* **Work to be completed**: Copy the entries word for word. Keep the pictures out.

╭─ Information given

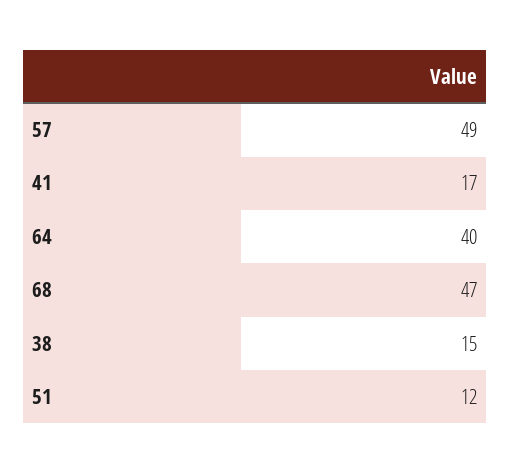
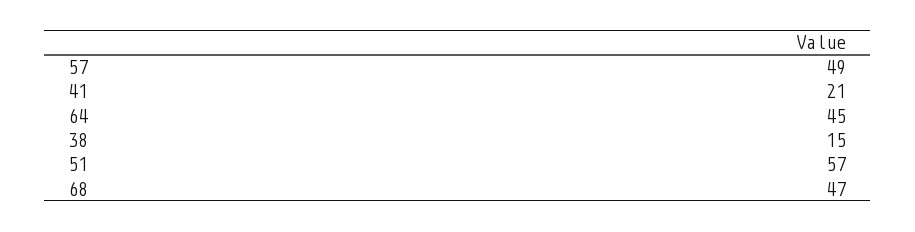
41: 17 -> 21
64: 40 -> 45
51: 12 -> 57

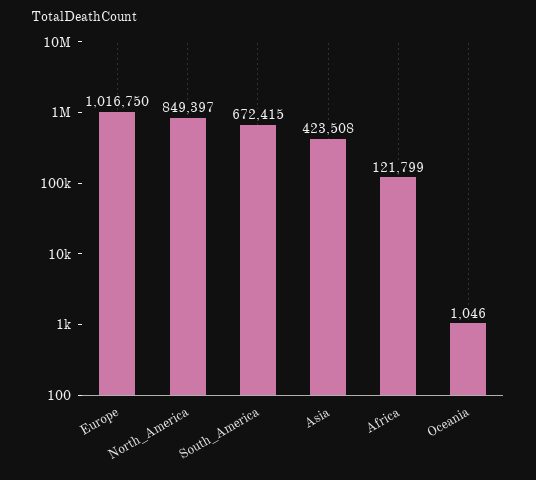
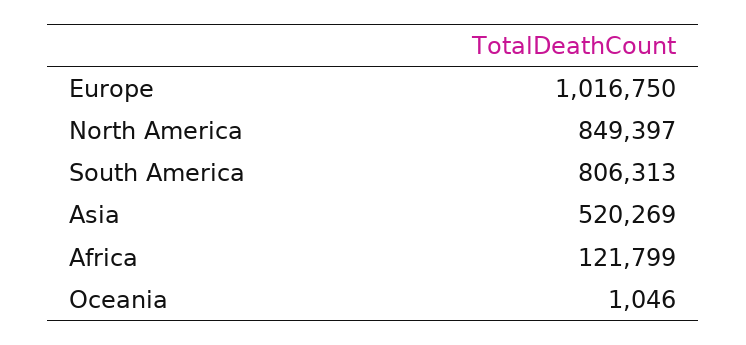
South_America: 672415 -> 806313
Asia: 423508 -> 520269

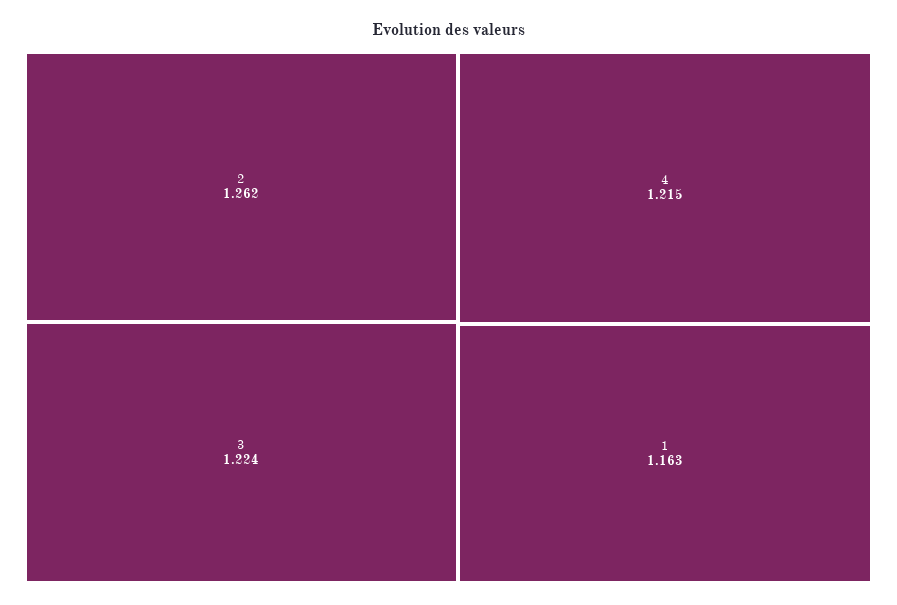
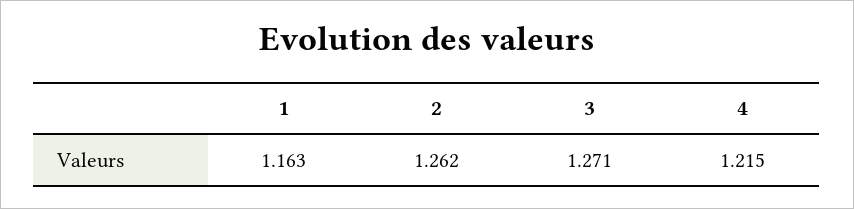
3: 1.224 -> 1.271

╰─

* **Response area**:
41: 17 -> 21
64: 40 -> 45
51: 12 -> 57

South_America: 672415 -> 806313
Asia: 423508 -> 520269

3: 1.224 -> 1.271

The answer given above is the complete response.